Sono altri i dati che tendono a mostrare che queste tre economie stanno vivendo momenti differenti. Per quanto riguarda gli Stati Uniti i dati della crescita del prodotto interno lordo (PIL) confermano che il 2023 è stato un anno ancora estremamente positivo, segnando un aumento del 3.1%. A questo dato si aggiunge quello favorevole di un mercato del lavoro in crescita, come pure dei suoi salari e di una fiducia dei consumatori e delle imprese che sembra migliorare. Lo stesso purtroppo non può essere detto nel caso dell’Unione europea e dell’eurozona. Il PIL negli ultimi tre mesi dell’anno è risultato stabile, mentre il dato annuale indica una crescita di solo lo 0.1%. Se è vero che il tasso di disoccupazione è rimasto pressoché stabile, non sono arrivate ottime notizie sul fronte della creazione di nuovi impieghi e neppure su quello della fiducia per i prossimi mesi. A preoccupare ancora di più è la situazione della Germania, per decenni la locomotiva d’Europa e che ora arranca. Anche se, a dire il vero, l’economia tedesca non si è più ripresa dalla pandemia; a quelle difficoltà si sono poi aggiunte quelle legate alla guerra in Ucraina e in particolare alle sanzioni contro la Russia che hanno impedito alla Germania di importare il gas, tra le principali fonti energetiche del Paese. Ma non solo i fattori esterni hanno giocato un ruolo negativo. Anche le difficoltà politiche di una maggioranza di governo poco incisiva hanno portato il Paese a non saper sfruttare il vantaggio competitivo che aveva nella diffusione di fonti energetiche rinnovabili e a creare importanti conflitti nella società. E gli scioperi legati all’agricoltura di questi giorni ne sono solo l’ultima manifestazione.

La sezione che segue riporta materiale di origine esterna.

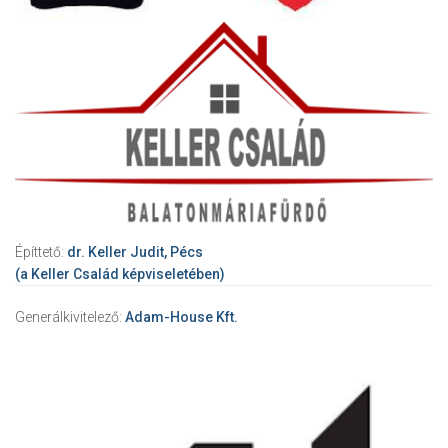
Építtető:
dr. Keller Judit, Pécs
(a Keller Család képviseletében)
Generálkivitelező:
Adam-House Kft.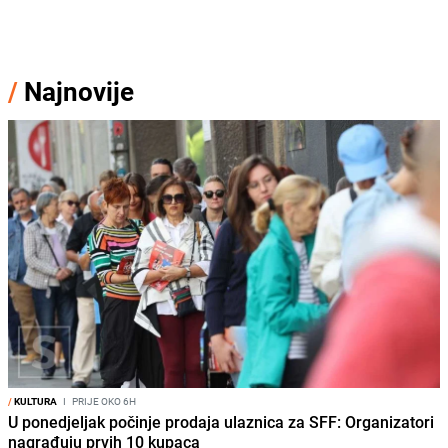
/
Najnovije
/
KULTURA
I
PRIJE OKO 6H
U ponedjeljak počinje prodaja ulaznica za SFF: Organizatori
nagrađuju prvih 10 kupaca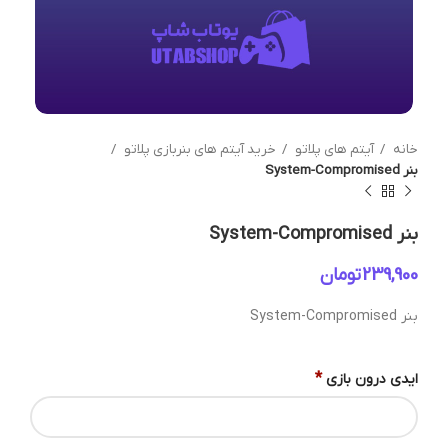
خانه
آیتم های پلاتو
خرید آیتم های بنربازی پلاتو
بنر System-Compromised
بنر System-Compromised
تومان
بنر System-Compromised
*
ایدی درون بازی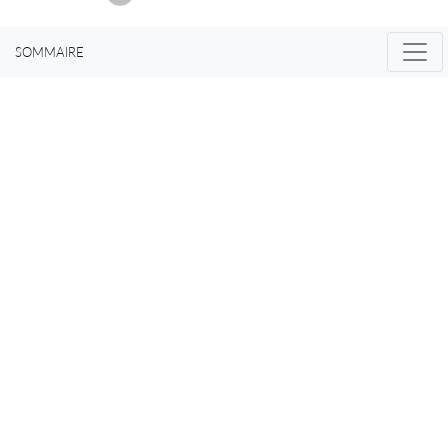
SOMMAIRE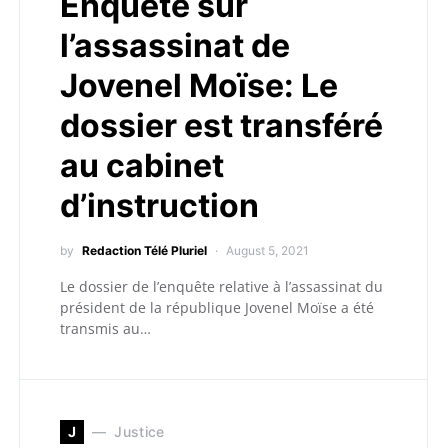
Enquête sur
l’assassinat de
Jovenel Moïse: Le
dossier est transféré
au cabinet
d’instruction
by
Redaction Télé Pluriel
August 5, 2021
Le dossier de l’enquête relative à l’assassinat du
président de la république Jovenel Moïse a été
transmis au…
J
Justice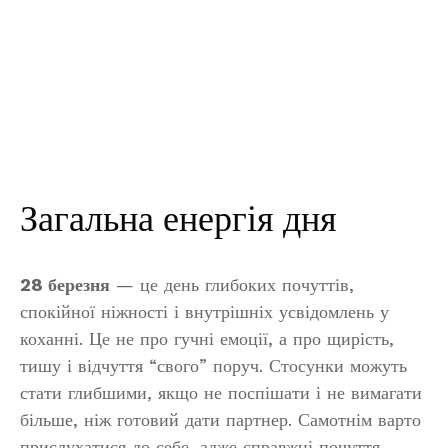
Загальна енергія дня
28 березня
— це день глибоких почуттів,
спокійної ніжності і внутрішніх усвідомлень у
коханні. Це не про гучні емоції, а про щирість,
тишу і відчуття “свого” поруч. Стосунки можуть
стати глибшими, якщо не поспішати і не вимагати
більше, ніж готовий дати партнер. Самотнім варто
прислухатися до себе, адже справжні почуття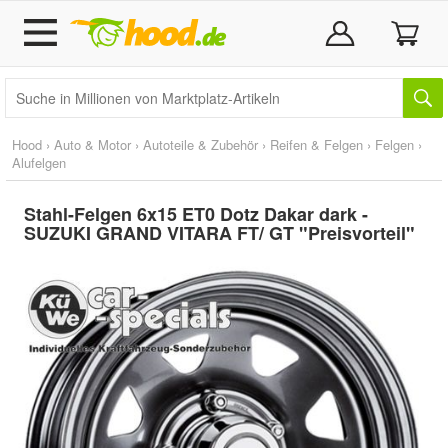
Hood
›
Auto & Motor
›
Autoteile & Zubehör
›
Reifen & Felgen
›
Felgen
›
Alufelgen
Stahl-Felgen 6x15 ET0 Dotz Dakar dark -
SUZUKI GRAND VITARA FT/ GT "Preisvorteil"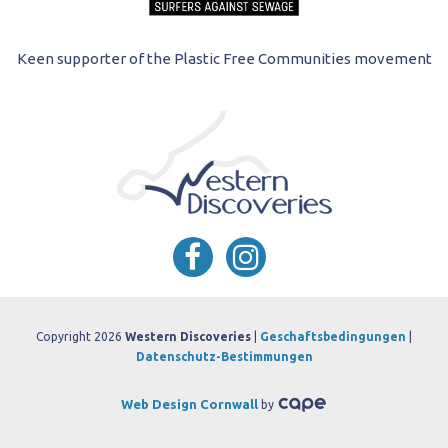
Keen supporter of the Plastic Free Communities movement
Copyright 2026
Western Discoveries
|
Geschaftsbedingungen
|
Datenschutz-Bestimmungen
Web Design Cornwall
by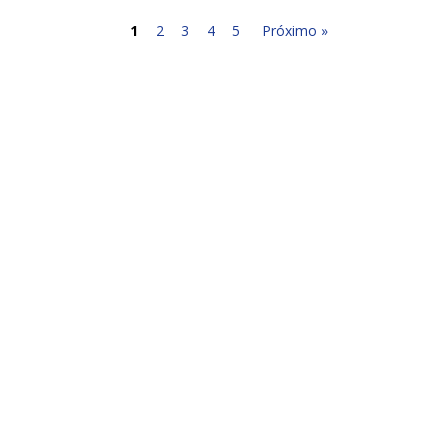
1
2
3
4
5
Próximo »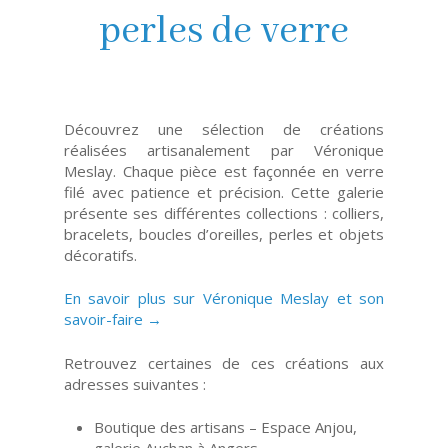
perles de verre
Découvrez une sélection de créations
réalisées artisanalement par Véronique
Meslay. Chaque pièce est façonnée en verre
filé avec patience et précision. Cette galerie
présente ses différentes collections : colliers,
bracelets, boucles d’oreilles, perles et objets
décoratifs.
En savoir plus sur Véronique Meslay et son
savoir-faire →
Retrouvez certaines de ces créations aux
adresses suivantes :
Boutique des artisans – Espace Anjou,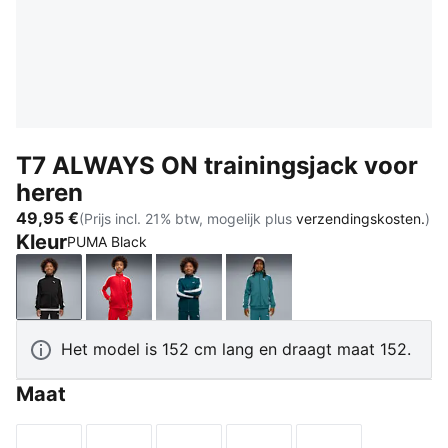
T7 ALWAYS ON trainingsjack voor
heren
49,95 €
(Prijs incl. 21% btw, mogelijk plus
verzendingskosten.
)
Kleur
PUMA Black
PUMA Black
For All Time Red
Midnight Petrol
Emerald Ice
Het model is 152 cm lang en draagt maat 152.
Maat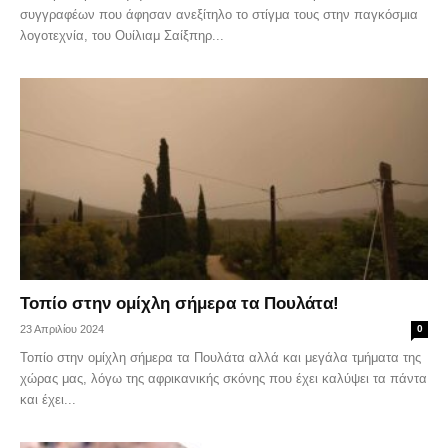
συγγραφέων που άφησαν ανεξίτηλο το στίγμα τους στην παγκόσμια
λογοτεχνία, του Ουίλιαμ Σαίξπηρ...
Τοπίο στην ομίχλη σήμερα τα Πουλάτα!
23 Απριλίου 2024
0
Τοπίο στην ομίχλη σήμερα τα Πουλάτα αλλά και μεγάλα τμήματα της
χώρας μας, λόγω της αφρικανικής σκόνης που έχει καλύψει τα πάντα
και έχει...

Anche se questi non hanno ancora varcato la Manica, le cose non sembrano andare molto bene nemmeno in Gran Bretagna. Gli ultimi dati pubblicati confermano una situazione economica in stallo, con previsioni per il futuro non troppo rosee.
Concludendo si può dire che, anche se la tempesta sembra passata, se possibile è meglio attendere per uscire in mare.